Le gel qui vient de sévir pose de multiples questions sur le devenir des vignobles. Quelques pistes sont évoquées.

Les vignes au premier plan sont gelées, alors que celles situées plus haut sur le coteau sont épargnées (Environs de Cadillac).

Si beaucoup d’argent a été mis sur la table ces dernières années pour comprendre l’impact du réchauffement sur les vignes – en termes de précocité, de changement du goût, ou encore de pression parasitaire – il semble que d’autres aspects liés au changement climatique et aux répercussions sociales n’aient pas été pris en compte.


Le carménère, cépage délaissé à cause de ses problèmes de maturité, et connaissant un renouveau.
Source : Wikipedia.

1. Les cépages. Certes, tout le monde songe à des cépages qui résistent mieux à la chaleur annoncée – plusieurs domaines du Bordelais s’intéressent à nouveau à des cépages presque oubliés, comme le carménère, ou même étrangers à la région, comme la syrah rhodanienne – mais personne n’a songé à des variétés qui pourraient avoir un débourrement bien plus tardif. Sauf erreur de ma part. Si les épisodes de gel deviennent récurrents, il y a fort à parier qu’il faudra aussi songer à ces nouvelles conditions. Serait-ce la quadrature du cercle ? Une réflexion sur la question serait intéressante à mener, quitte à faire un aveu d’échec, et donc à penser à d’autres pistes. Sociales notamment.

Une parcelle, un climat, un terroir ; la Bourgogne comme ultime modèle. Vosne-Romanée.

2. Hommes et femmes du vin. Tout notre modèle tend vers une fragmentation toujours plus poussée des territoires et terroirs du vin. Le nec plus ultra étant pensé comme un vin de terroir, on ne s’étonnera pas que l’on oriente les structures du vignoble français vers davantage d’émiettement. Avec de petites productions hyper localisées. De quelle marge de manœuvre les domaines entrés dans cette logique disposent-t-ils en cas de cataclysme ? Presque aucune s’ils n’ont pas de stock.
Des logiques collectives n’auraient-elles pas tout leur intérêt dans un cadre climatique bouleversé ? La question de l’assurance mériterait justement une réflexion collective. Si elle est pour l’instant chère et peu intéressante – ce qui explique les probables 10 % de domaines couverts – aucune démarche globale n’a pour l’heure été menée à ma connaissance. Le serpent se mord la queue. Si tout le vignoble engageait une solide réflexion sur la question, les presque 50 000 exploitations viticoles deviendraient à coup sûr une clientèle bien plus alléchante pour les assureurs. Surtout si l’on y adjoint le maraîchage et l’arboriculture… Les motards n’avaient-ils pas engagés un bras de force avec les assureurs il y a plusieurs années avant d’avoir gain de cause ?

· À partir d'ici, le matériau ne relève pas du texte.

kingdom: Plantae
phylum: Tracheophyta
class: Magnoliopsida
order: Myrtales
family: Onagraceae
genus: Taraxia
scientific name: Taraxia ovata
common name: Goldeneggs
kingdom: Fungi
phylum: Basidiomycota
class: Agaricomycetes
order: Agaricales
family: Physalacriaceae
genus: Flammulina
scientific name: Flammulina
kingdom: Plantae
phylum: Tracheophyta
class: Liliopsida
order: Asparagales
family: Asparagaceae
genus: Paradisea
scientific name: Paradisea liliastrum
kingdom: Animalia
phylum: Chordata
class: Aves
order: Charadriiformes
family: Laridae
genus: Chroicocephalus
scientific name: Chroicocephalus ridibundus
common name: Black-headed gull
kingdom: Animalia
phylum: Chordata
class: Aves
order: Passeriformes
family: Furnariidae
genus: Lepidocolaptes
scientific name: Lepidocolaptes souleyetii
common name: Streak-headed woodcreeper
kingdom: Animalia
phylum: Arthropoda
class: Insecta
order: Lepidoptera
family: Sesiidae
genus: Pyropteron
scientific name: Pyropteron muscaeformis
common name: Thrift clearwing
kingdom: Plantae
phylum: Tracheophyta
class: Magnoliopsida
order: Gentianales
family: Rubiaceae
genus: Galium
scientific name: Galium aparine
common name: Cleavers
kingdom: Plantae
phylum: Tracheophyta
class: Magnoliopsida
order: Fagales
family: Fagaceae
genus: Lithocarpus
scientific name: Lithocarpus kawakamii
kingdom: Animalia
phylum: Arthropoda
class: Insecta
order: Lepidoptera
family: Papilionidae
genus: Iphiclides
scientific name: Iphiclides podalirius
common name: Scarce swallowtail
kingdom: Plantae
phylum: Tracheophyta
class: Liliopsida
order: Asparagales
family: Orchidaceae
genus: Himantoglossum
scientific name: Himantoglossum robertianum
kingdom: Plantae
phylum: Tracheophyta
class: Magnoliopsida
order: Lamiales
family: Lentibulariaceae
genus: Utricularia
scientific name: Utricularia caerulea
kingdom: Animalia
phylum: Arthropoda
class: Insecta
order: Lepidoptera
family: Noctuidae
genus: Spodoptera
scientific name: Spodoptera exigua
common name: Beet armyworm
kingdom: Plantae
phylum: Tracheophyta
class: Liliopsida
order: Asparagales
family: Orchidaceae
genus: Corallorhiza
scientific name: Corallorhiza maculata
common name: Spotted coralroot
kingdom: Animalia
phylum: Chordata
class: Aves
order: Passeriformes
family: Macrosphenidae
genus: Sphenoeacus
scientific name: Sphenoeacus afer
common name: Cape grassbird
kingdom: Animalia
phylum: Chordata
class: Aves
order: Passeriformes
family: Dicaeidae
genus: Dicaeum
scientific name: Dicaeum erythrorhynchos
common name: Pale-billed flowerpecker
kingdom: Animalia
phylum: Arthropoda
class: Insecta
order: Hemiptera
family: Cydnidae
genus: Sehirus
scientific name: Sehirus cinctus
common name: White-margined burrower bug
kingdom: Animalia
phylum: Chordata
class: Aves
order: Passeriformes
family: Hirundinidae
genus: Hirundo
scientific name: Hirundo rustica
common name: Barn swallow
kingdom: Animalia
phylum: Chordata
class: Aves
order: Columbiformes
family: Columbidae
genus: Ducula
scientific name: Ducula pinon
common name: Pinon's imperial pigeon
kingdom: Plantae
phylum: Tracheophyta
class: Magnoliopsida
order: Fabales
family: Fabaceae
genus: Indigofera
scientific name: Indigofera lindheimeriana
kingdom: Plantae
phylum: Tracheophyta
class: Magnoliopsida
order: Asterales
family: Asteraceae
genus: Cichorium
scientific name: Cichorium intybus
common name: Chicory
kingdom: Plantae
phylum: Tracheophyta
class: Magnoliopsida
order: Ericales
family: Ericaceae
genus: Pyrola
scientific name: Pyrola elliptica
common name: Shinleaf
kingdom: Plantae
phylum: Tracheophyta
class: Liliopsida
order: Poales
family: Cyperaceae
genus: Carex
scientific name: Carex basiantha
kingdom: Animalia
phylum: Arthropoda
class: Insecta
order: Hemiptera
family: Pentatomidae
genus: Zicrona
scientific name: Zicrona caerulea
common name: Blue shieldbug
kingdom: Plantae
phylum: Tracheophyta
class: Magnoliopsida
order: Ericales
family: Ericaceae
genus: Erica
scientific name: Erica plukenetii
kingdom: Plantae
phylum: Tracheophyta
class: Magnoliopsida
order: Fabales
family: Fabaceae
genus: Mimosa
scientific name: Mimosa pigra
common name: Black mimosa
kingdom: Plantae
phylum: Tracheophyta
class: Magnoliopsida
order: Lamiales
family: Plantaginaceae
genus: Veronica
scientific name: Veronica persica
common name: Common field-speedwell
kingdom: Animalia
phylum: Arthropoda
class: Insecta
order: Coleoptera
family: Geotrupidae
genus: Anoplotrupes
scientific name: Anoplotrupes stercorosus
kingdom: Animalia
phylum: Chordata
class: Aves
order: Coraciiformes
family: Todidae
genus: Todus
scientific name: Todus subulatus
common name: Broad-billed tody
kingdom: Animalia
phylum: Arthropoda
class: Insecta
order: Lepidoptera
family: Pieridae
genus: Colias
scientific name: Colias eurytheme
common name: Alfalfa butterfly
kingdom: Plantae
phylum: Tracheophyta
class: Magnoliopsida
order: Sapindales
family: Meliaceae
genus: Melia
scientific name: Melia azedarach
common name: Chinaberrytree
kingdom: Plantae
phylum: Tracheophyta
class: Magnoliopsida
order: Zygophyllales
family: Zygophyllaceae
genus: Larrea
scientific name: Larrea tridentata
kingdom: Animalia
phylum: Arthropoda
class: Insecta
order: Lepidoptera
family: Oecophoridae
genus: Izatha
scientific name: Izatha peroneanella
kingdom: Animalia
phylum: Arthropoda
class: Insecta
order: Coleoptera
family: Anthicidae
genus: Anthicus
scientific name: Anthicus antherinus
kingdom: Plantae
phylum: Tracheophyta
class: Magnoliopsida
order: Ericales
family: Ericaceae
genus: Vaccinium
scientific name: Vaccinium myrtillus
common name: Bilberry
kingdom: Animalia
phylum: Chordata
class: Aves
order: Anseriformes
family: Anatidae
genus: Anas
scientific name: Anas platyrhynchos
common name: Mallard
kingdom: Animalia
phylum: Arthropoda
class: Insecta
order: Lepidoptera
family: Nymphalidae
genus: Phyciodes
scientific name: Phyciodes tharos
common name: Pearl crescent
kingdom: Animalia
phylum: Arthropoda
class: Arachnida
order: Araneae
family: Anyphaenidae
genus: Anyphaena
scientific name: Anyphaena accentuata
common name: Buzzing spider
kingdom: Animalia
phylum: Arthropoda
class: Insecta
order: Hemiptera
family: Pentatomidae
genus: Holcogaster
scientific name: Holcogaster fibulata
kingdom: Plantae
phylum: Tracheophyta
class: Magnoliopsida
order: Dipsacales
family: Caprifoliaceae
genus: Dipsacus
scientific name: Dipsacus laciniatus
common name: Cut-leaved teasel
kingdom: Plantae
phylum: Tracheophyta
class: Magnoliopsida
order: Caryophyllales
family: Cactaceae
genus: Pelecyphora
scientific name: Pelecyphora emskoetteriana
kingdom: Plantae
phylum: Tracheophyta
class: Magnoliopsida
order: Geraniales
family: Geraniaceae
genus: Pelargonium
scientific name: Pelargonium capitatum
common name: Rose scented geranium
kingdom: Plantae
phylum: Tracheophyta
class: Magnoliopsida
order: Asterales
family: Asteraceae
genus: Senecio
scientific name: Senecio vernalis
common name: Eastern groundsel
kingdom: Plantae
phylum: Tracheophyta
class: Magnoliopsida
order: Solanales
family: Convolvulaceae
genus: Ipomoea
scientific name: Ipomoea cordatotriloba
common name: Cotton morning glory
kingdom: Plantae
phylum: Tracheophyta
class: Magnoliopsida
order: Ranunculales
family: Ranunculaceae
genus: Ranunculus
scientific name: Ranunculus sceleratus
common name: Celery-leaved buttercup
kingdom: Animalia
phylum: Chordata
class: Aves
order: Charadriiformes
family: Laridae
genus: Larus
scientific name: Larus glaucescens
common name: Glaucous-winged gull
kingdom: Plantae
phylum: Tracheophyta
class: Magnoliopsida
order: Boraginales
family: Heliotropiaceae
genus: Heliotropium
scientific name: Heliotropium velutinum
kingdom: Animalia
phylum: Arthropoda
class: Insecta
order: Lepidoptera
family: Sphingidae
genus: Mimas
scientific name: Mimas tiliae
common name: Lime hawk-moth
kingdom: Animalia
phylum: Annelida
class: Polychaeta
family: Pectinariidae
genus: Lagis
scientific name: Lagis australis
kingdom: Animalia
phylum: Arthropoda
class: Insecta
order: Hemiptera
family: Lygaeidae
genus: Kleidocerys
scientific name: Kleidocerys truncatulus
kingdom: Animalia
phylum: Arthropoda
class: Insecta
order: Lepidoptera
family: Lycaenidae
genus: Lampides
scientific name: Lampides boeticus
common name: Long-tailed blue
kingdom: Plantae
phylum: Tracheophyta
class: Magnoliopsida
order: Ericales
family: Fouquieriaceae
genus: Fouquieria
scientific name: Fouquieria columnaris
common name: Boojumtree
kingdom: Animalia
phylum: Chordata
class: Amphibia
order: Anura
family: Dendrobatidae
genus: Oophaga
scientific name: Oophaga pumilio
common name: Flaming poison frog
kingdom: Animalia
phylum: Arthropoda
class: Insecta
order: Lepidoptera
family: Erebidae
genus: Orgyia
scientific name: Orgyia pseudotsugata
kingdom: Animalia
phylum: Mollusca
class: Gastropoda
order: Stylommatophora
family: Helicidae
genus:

Cartographie des espaces sensibles au gel, marais de Goulaine (vignoble nantais).

[source complète en bas de page]

3. Les paysages. Certains espaces se situent en situation de fort potentiel gélif. Ainsi des bas-fonds, des contre-pentes, ou des espaces dans lesquels une nappe d’air froid peut être bloquée par subsidence. Ces espaces peuvent aisément être repérés et cartographiés. Une telle démarche avait été faite il y a plusieurs années par des géographes autour du marais de Goulaine (Nantes). Elle pourrait être reproduite à une échelle plus large en France. À l’heure des SIG, rien de plus facile que de cartographier à la parcelle les espaces les plus menacés, et de faire des analyses sérieuses : pente, exposition, distance à un couvert végétal ou un fleuve, influence de l’urbanisation.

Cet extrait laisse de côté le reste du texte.